Inspecting a core transmission So, you are considering buying a used transmission and the owner tells you that is shifted properly when before it was pulled and stored. So what? Unless someone can provide you with irrefutable evidence that the transmission was in good shape or has had some work done to it, it is a core. Feel free to violate this rule at your own financial peril. But, the box shift just fine by hand or in the car. I don't care. That and $3 will get you a beer at most bars, but it will not prove that your core transmission is any good. However, if it does not shift that doesn't mean anything either. More on that point later after rebuild. The output flanges should turn independently and together.
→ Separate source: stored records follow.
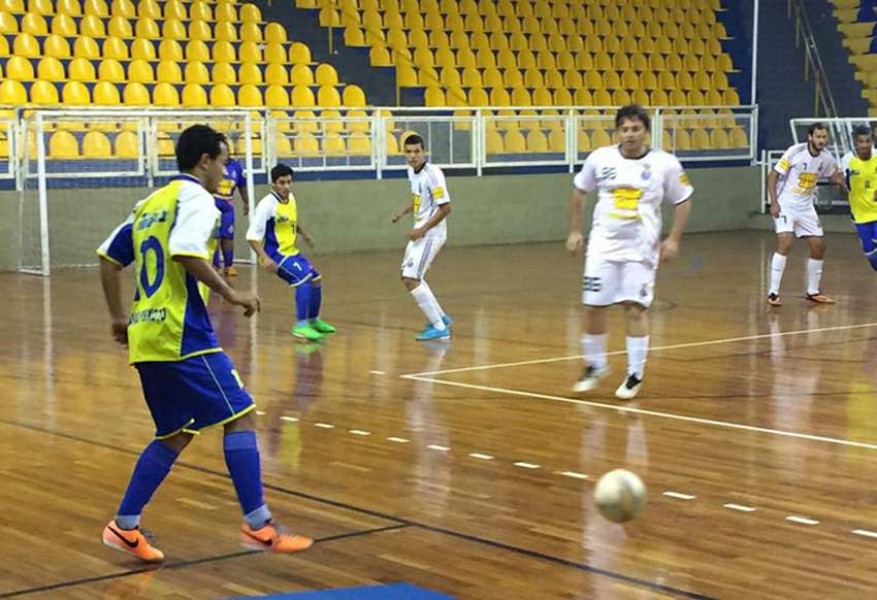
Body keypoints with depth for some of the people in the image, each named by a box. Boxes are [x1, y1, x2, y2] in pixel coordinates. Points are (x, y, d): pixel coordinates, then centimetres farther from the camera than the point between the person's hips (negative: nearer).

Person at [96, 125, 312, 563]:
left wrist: (118, 318, 26)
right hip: (182, 336, -9)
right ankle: (258, 525, -8)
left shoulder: (151, 203, 20)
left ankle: (125, 527, 16)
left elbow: (109, 257, 22)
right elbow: (186, 252, -24)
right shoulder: (195, 197, -6)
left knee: (177, 434, 16)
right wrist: (228, 293, -15)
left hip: (145, 336, 9)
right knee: (239, 416, -5)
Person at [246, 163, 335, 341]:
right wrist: (265, 258, -33)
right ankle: (300, 325, -19)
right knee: (304, 278, -24)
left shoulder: (291, 198, 1)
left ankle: (313, 320, 34)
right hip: (276, 254, -9)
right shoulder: (267, 205, -23)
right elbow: (252, 235, -25)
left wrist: (303, 234, 30)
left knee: (316, 279, 15)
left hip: (292, 251, 9)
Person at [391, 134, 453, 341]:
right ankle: (440, 318, 30)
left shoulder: (433, 174, -20)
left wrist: (423, 229, -22)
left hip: (431, 234, -10)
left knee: (411, 279, -14)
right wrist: (401, 213, 7)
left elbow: (445, 208, -21)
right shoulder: (412, 172, 6)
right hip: (420, 233, 10)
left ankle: (439, 327, -7)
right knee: (410, 277, 18)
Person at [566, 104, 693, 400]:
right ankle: (595, 366, 23)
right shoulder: (600, 158, -2)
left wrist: (673, 238, -3)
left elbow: (683, 201, 5)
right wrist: (574, 231, 10)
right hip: (603, 245, 2)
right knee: (594, 307, 3)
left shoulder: (665, 164, -6)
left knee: (635, 309, -5)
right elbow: (579, 191, 12)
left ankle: (635, 375, 7)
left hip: (641, 249, -2)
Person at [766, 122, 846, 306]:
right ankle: (773, 292, -17)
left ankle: (813, 291, 22)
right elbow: (773, 175, -12)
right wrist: (774, 202, -20)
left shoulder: (826, 157, -3)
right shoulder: (795, 152, -17)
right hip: (785, 205, -6)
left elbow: (834, 176, 17)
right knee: (785, 244, -21)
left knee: (819, 247, 5)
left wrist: (840, 179, -7)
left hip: (806, 207, 6)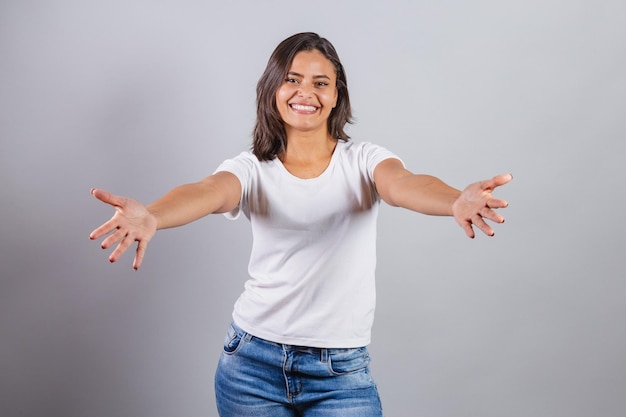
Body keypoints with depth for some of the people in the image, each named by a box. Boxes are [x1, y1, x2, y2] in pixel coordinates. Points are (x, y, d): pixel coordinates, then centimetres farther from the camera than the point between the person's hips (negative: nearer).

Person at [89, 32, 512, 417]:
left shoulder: (363, 161, -2)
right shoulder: (252, 169, -2)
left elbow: (404, 183, -23)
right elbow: (208, 192, -22)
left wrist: (457, 200, -46)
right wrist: (150, 216, -45)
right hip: (252, 362, 1)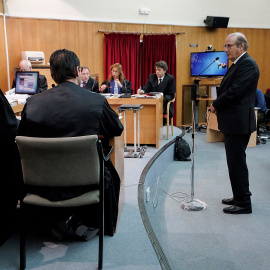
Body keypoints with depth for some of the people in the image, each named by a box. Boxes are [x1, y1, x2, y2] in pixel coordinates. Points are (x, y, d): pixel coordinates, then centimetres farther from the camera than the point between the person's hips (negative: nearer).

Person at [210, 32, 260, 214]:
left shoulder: (247, 64, -14)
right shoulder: (238, 64, 18)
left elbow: (235, 91, -23)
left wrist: (216, 105, -10)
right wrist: (218, 105, 1)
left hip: (239, 122, -10)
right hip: (233, 121, 10)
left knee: (237, 162, -4)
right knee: (235, 160, 16)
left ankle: (244, 203, 6)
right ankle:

If they do not turn independently, but do turn together, you may have a welded diff or a rare LSD. Not likely, but I don't want to dash your hopes
Definite signs of concern include, but are not limited to: drive shaft has much axial play, output shafts do not move at all, output shafts make a grinding noise when turning, current owner looks nervous and deflects your questions, etc.
A word on reading used transmission oil A lot can be deduced from the oil you get out of a core transmission. However, you can not rely solely on this method as it is easy for someone to change out the oil and then let it sit leaving the oil relatively clean. Giant gold or other metal chunks are concerning for bearing failure. Gold flake in the oil is often indicative of normal wear and tear on the consumable parts in the stack. Oil that is gooey or burnt is indicative of a neglected box and may mean lots of parts to be needed to rebuild. Lots of shavings on the magnetic drain plug is not cause for concern as it is often due to normal wear and tear.